▶ [Exercise requirements]
Pull out every line below holding the word "Civil".

+ + + +

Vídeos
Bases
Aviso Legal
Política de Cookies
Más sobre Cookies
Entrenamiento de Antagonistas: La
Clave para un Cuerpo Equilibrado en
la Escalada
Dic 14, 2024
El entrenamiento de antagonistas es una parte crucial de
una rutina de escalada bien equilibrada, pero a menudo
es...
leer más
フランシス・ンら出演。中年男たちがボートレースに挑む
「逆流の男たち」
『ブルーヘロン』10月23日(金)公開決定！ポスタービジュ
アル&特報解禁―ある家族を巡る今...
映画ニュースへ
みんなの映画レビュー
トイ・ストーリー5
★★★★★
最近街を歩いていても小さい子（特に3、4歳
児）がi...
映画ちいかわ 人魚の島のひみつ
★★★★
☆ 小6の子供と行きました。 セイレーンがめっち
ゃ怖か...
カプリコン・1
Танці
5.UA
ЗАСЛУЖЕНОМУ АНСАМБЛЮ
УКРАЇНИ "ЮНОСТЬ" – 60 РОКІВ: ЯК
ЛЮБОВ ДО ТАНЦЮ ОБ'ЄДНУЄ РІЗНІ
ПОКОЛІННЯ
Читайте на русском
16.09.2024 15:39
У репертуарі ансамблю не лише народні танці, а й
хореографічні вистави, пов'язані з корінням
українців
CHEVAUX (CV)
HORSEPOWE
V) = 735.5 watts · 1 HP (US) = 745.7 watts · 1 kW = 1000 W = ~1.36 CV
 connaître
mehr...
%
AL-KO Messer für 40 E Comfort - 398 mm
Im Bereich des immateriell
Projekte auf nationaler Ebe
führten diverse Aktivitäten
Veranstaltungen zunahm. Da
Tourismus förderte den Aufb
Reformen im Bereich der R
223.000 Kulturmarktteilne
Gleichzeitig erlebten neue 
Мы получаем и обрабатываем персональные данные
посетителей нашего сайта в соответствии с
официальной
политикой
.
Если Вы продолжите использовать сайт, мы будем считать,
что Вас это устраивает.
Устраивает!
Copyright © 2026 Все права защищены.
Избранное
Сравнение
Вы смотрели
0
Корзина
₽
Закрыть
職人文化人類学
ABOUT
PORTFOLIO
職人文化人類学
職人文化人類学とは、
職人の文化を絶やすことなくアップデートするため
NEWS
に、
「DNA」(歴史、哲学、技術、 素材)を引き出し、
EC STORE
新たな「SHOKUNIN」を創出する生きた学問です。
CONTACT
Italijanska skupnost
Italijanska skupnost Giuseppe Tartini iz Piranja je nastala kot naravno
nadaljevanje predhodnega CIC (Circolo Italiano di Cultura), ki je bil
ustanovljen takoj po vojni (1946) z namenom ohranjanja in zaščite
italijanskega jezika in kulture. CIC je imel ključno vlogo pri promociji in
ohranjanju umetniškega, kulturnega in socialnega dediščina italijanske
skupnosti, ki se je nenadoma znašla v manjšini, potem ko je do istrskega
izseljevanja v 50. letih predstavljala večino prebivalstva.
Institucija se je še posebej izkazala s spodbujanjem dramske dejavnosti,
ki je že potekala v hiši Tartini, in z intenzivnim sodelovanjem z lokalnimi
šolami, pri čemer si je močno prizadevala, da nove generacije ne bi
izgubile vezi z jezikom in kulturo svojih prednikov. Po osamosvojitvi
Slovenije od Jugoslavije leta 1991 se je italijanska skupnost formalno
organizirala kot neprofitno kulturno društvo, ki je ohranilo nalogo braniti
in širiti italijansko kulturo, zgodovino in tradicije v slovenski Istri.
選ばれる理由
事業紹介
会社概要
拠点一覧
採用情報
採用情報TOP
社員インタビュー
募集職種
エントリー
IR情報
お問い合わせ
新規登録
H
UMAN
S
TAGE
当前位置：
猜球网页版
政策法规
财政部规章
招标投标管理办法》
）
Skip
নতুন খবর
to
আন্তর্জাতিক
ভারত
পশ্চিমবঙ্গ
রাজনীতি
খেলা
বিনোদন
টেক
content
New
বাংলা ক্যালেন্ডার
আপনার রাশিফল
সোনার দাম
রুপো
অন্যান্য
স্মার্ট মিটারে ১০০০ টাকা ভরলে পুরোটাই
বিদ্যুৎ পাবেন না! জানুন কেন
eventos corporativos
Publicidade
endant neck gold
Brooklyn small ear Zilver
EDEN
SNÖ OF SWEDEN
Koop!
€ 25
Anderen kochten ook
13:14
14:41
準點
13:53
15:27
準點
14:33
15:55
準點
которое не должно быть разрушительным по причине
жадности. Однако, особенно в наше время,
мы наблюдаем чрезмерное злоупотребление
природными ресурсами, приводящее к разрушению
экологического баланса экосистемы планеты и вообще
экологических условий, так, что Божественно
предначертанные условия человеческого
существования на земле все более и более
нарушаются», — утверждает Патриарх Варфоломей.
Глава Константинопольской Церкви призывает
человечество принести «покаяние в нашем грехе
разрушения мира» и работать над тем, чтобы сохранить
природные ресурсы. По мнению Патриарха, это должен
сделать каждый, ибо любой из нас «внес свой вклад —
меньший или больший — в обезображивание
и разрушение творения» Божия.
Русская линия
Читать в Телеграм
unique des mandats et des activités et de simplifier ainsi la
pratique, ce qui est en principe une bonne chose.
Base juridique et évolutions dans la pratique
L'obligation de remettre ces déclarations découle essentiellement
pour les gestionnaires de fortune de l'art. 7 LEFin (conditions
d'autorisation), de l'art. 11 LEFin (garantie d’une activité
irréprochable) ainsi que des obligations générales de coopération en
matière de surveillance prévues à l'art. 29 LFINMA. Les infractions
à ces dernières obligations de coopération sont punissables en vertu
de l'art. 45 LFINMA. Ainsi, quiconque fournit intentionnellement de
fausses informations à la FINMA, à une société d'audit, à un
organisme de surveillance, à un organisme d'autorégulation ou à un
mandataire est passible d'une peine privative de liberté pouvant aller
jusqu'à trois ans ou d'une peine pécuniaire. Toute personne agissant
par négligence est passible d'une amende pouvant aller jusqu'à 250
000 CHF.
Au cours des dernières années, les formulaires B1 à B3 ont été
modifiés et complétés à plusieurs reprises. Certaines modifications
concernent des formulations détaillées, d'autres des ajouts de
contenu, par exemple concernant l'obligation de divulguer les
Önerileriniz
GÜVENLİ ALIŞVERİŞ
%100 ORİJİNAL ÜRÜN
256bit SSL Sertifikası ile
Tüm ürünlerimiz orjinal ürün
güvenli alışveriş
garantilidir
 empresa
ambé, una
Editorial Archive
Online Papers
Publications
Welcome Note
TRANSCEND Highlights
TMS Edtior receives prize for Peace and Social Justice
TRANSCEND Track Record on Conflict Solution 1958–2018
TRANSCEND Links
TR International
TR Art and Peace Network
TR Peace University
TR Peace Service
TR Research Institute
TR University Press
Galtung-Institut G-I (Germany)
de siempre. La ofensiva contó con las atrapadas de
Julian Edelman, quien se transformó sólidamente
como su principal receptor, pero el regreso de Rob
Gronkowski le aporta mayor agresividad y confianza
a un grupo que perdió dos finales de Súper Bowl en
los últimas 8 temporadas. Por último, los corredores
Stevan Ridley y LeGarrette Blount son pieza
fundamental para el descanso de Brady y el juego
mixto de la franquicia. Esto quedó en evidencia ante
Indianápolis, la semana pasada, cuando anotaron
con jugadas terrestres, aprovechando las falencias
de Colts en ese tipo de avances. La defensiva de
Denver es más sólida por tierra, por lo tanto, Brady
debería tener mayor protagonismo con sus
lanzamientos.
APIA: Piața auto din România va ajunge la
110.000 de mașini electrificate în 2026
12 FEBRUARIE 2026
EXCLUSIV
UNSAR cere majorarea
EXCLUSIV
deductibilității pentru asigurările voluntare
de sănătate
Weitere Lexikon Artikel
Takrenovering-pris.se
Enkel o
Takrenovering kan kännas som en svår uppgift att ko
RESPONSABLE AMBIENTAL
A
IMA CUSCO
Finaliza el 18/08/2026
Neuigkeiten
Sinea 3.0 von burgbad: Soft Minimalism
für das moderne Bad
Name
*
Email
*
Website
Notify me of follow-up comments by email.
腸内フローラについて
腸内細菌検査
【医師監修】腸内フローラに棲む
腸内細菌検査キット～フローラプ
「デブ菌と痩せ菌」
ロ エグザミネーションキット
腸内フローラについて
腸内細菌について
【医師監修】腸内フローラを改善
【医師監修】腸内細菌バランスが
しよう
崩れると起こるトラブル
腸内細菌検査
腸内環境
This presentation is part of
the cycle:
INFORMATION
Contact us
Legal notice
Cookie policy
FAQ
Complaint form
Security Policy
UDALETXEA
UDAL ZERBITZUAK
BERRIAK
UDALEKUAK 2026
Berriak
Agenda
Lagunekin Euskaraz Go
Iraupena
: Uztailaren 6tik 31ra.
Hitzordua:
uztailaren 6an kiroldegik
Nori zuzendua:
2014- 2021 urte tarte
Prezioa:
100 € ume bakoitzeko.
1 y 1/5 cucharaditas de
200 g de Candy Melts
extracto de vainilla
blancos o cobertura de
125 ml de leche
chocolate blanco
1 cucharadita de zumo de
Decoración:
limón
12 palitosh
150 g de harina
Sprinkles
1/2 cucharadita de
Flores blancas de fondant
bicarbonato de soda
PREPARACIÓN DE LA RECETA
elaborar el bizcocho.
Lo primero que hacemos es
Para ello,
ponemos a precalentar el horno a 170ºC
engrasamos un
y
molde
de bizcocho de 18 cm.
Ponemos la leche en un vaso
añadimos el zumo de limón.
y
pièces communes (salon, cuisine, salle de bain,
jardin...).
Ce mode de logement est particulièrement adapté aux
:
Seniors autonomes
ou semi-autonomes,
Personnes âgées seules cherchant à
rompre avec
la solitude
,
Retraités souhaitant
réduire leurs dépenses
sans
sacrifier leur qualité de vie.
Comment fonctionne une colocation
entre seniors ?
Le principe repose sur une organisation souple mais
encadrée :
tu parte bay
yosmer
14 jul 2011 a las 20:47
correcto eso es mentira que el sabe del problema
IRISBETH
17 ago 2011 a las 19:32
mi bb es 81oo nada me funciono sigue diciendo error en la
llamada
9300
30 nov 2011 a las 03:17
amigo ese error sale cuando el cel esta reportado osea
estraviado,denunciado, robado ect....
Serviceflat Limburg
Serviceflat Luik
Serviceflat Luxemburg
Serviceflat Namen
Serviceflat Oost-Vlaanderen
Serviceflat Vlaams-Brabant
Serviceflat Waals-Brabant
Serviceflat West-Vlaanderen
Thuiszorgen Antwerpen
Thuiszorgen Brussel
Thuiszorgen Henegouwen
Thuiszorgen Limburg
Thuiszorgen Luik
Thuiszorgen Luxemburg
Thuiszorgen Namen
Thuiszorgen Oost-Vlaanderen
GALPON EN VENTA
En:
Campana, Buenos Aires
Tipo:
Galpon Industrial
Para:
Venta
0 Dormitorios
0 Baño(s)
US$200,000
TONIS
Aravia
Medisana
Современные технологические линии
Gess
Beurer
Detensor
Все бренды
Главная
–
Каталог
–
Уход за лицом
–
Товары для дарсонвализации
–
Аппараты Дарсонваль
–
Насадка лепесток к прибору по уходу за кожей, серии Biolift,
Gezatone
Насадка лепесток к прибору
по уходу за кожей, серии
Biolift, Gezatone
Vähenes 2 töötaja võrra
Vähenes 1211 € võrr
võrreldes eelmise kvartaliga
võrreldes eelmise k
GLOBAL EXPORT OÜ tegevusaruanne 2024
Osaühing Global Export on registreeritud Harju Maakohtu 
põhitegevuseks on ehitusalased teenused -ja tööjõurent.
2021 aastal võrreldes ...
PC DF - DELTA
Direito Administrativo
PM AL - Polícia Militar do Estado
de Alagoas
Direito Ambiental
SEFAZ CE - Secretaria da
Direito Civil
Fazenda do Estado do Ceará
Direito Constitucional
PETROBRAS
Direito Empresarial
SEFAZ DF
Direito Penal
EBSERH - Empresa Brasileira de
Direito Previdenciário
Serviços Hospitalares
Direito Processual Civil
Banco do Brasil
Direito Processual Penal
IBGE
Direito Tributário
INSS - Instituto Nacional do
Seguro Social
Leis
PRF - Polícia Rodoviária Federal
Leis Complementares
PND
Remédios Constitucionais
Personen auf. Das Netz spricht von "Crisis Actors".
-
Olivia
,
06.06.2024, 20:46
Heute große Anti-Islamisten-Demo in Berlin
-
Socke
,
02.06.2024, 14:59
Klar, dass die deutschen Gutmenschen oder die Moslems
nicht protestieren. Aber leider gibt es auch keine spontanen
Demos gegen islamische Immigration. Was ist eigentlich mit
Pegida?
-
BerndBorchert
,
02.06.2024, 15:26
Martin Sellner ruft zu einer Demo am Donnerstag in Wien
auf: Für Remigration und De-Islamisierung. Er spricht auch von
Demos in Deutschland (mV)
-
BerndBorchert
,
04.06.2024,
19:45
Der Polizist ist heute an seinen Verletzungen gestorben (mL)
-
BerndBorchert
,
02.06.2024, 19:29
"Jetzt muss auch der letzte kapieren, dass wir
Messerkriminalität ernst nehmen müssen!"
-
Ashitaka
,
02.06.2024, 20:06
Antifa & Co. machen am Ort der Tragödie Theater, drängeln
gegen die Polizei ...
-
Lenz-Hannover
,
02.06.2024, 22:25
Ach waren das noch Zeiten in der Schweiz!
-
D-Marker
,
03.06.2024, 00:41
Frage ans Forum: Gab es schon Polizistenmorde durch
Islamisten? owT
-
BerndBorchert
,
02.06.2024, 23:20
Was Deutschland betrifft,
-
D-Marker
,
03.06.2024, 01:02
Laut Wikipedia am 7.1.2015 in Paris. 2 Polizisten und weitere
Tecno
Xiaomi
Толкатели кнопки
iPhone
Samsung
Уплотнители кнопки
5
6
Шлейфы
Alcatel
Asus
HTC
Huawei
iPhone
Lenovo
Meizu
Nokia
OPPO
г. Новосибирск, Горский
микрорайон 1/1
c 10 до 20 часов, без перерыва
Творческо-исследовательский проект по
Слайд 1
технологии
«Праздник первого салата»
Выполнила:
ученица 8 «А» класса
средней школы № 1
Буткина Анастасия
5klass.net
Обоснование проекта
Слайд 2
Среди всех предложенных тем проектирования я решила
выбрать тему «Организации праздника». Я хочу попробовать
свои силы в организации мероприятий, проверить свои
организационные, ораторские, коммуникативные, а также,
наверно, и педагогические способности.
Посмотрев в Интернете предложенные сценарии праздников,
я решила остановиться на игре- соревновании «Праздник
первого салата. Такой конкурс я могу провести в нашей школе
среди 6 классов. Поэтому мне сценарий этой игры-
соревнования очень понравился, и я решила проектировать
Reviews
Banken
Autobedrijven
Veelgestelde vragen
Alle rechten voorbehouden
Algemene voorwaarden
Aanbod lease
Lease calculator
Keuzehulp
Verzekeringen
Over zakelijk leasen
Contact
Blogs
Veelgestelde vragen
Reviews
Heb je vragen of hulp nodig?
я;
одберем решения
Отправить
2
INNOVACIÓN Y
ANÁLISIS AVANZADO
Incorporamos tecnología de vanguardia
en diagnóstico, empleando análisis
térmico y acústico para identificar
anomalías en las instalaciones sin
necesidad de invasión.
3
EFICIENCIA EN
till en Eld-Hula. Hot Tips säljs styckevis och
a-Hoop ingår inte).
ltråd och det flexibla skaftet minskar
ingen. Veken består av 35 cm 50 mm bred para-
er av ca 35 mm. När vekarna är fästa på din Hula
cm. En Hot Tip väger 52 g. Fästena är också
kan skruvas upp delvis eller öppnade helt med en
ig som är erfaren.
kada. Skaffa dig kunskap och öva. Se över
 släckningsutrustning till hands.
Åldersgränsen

+ + + +

▶ [Response]
Direito Civil
Direito Processual Civil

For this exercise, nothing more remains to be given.